### Completa quanto segue
(A) Rispondi a queste domande sul brano sulla privacy:
(i) Secondo il pensiero greco, in quale momento il capofamiglia era considerato libero?
(ii) A che cosa dobbiamo soprattutto il fatto che oggi non pensiamo più allo stato di deprivazione quando parliamo di privacy?
(iii) Che cosa esisteva al posto dei nomi nell'era medievale?
(B) Nel brano sulla privacy, riscrivi sotto forma di elenco puntato il paragrafo che comincia con "La posizione arendtiana", conservandone i fatti principali.
(C) Ricopia fedelmente il brano sulla privacy da "Privacy: evoluzione storica" a "essere umano compiuto.".

### Brano da leggere
################

Privacy: evoluzione storica e normativa

Il pensiero greco ci ha da sempre allenati a distinguere l’ “oika”, focolare domestico dalla “polis” dalla quale l’uomo riceveva il suo “bios politikos”. Solamente quando il capofamiglia lasciava la casa ed accedeva alla sfera pubblica era considerato libero, essere umano compiuto.

La posizione arendtiana riscatta l’usuale concezione della privacy del pensiero greco nella quale tutto ciò che era “riservato” era strutturalmente separato dalla sfera degli affari collettivi. In realtà il concetto di privacy affonda le sue radici nello spazio domestico, il quale è all’origine delle attività economiche.  Secondo Arendt dunque, nella sensibilità antica l’aspetto di deprivazione della privacy era predominante. Se oggi non pensiamo più allo stato di deprivazione quando parliamo di privacy lo dobbiamo soprattutto all’individualismo moderno.  L’era medievale ci racconta di una vita vissuta in grandi comunità dove non esistevano i concetti di “mio”, “tuo”, e dove al posto dei nomi esistevano nomignoli.  Solamente uscendo dal medioevo si comprende che ogni persona possiede un suo nome, una sua identità. Abbiamo embrionalmente il primo abbozzo di “dato sensibile”.

################

### Insieme di dati
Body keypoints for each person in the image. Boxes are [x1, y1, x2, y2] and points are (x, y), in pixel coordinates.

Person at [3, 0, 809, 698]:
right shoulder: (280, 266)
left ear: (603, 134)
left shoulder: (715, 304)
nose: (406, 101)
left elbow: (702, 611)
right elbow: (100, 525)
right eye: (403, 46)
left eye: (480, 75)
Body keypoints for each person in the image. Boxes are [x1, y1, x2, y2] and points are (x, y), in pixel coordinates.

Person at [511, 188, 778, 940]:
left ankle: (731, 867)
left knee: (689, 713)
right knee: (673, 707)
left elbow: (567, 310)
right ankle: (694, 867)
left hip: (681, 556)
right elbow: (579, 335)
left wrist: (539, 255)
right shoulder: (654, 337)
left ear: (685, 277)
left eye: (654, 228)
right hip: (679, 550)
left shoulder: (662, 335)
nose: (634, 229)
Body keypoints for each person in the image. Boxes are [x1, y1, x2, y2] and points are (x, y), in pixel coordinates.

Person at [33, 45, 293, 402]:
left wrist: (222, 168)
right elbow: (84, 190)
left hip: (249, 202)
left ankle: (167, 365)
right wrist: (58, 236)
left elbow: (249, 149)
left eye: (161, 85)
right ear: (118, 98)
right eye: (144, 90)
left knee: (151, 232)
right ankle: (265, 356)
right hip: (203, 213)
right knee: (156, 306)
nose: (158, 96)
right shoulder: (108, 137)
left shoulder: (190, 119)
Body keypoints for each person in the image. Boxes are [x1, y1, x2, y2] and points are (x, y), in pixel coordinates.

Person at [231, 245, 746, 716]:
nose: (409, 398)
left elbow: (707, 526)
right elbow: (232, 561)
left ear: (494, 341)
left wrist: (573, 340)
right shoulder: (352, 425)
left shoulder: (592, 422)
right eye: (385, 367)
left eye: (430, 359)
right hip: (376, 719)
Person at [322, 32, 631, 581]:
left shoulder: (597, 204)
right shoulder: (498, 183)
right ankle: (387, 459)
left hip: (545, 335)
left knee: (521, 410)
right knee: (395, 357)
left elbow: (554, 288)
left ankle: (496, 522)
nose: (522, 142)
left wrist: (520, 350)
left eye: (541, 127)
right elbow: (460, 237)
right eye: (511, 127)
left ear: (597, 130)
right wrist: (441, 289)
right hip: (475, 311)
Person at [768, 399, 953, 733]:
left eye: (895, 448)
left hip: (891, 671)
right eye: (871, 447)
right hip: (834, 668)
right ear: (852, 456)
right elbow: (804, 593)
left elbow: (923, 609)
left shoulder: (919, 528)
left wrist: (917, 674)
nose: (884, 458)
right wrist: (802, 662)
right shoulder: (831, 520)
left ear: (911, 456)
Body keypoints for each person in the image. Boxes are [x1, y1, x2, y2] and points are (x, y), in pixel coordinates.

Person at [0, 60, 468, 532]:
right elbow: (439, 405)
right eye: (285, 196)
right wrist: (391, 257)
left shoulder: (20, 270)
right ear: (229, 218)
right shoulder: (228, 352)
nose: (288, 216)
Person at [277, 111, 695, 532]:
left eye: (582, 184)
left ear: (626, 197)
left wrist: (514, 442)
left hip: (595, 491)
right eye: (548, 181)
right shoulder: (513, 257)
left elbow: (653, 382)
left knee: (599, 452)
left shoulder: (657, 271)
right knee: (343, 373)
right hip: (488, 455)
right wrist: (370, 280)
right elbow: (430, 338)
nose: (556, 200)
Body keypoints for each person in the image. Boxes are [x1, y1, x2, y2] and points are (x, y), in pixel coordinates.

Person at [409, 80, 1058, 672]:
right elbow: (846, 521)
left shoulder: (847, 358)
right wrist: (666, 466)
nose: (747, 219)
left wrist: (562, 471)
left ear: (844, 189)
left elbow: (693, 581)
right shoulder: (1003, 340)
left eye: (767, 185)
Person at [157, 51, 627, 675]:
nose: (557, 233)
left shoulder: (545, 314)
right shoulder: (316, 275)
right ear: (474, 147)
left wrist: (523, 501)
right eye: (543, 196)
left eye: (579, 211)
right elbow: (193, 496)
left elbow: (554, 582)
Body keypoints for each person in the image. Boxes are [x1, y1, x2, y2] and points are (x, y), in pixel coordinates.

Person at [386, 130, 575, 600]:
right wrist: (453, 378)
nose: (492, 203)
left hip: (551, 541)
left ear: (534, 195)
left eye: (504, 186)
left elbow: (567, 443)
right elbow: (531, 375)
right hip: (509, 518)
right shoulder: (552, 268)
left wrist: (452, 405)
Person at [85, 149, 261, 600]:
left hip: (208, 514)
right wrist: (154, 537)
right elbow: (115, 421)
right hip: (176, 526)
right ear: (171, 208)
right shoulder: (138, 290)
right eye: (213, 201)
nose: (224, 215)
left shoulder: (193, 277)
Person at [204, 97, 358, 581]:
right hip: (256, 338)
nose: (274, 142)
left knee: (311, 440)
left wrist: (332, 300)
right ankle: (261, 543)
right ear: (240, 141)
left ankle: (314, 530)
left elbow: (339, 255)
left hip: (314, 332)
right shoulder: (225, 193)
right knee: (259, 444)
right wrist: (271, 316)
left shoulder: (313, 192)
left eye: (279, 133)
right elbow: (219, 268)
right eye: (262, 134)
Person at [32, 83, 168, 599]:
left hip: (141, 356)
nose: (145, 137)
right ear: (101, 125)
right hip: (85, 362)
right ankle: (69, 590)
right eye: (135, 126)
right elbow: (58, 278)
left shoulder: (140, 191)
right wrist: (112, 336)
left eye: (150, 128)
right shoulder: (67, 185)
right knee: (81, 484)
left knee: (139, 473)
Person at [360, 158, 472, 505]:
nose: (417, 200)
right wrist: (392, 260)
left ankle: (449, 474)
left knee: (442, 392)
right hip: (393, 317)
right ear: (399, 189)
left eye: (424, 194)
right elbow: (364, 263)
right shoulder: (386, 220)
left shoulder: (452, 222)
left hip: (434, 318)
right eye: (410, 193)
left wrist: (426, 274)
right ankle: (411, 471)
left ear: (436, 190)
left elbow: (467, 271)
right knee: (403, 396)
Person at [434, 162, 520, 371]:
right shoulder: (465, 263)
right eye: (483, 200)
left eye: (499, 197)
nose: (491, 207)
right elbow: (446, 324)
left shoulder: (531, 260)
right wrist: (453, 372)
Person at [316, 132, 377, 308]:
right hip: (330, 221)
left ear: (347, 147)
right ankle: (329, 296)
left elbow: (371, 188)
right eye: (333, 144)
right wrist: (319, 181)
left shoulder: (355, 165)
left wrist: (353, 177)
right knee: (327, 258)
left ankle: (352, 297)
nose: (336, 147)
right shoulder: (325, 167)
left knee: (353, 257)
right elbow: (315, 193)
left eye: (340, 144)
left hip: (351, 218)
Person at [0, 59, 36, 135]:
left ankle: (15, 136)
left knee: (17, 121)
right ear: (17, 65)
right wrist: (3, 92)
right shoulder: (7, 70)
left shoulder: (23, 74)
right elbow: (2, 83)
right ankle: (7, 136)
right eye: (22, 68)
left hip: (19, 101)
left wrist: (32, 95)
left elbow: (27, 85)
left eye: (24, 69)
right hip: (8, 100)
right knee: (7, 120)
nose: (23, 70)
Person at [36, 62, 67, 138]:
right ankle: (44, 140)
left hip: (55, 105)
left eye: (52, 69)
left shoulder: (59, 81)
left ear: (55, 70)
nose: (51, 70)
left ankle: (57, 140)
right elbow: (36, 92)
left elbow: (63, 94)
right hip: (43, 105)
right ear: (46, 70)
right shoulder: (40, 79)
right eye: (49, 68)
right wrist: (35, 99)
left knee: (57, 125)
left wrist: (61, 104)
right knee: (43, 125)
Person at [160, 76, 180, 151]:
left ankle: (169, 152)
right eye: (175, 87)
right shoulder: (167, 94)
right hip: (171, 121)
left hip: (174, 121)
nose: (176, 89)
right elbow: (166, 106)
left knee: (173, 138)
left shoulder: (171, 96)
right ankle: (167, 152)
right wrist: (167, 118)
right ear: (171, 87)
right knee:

################

### Soluzioni
(A)
(i) Quando lasciava la casa e accedeva alla sfera pubblica.
(ii) All'individualismo moderno.
(iii) I nomignoli.

(B)
- La posizione di Arendt riscatta la concezione greca della privacy, in cui ciò che era riservato restava separato dagli affari collettivi.
- Il concetto di privacy ha le sue radici nello spazio domestico, all'origine delle attività economiche.
- Secondo Arendt, nella sensibilità antica prevaleva l'aspetto di deprivazione della privacy.
- Se oggi non associamo più la privacy alla deprivazione, lo dobbiamo soprattutto all'individualismo moderno.
- Nel medioevo si viveva in grandi comunità senza i concetti di "mio" e "tuo", e al posto dei nomi si usavano nomignoli.
- Solo uscendo dal medioevo si comprende che ogni persona ha un suo nome e una sua identità: è il primo abbozzo di "dato sensibile".

(C)
Privacy: evoluzione storica e normativa

Il pensiero greco ci ha da sempre allenati a distinguere l’ “oika”, focolare domestico dalla “polis” dalla quale l’uomo riceveva il suo “bios politikos”. Solamente quando il capofamiglia lasciava la casa ed accedeva alla sfera pubblica era considerato libero, essere umano compiuto.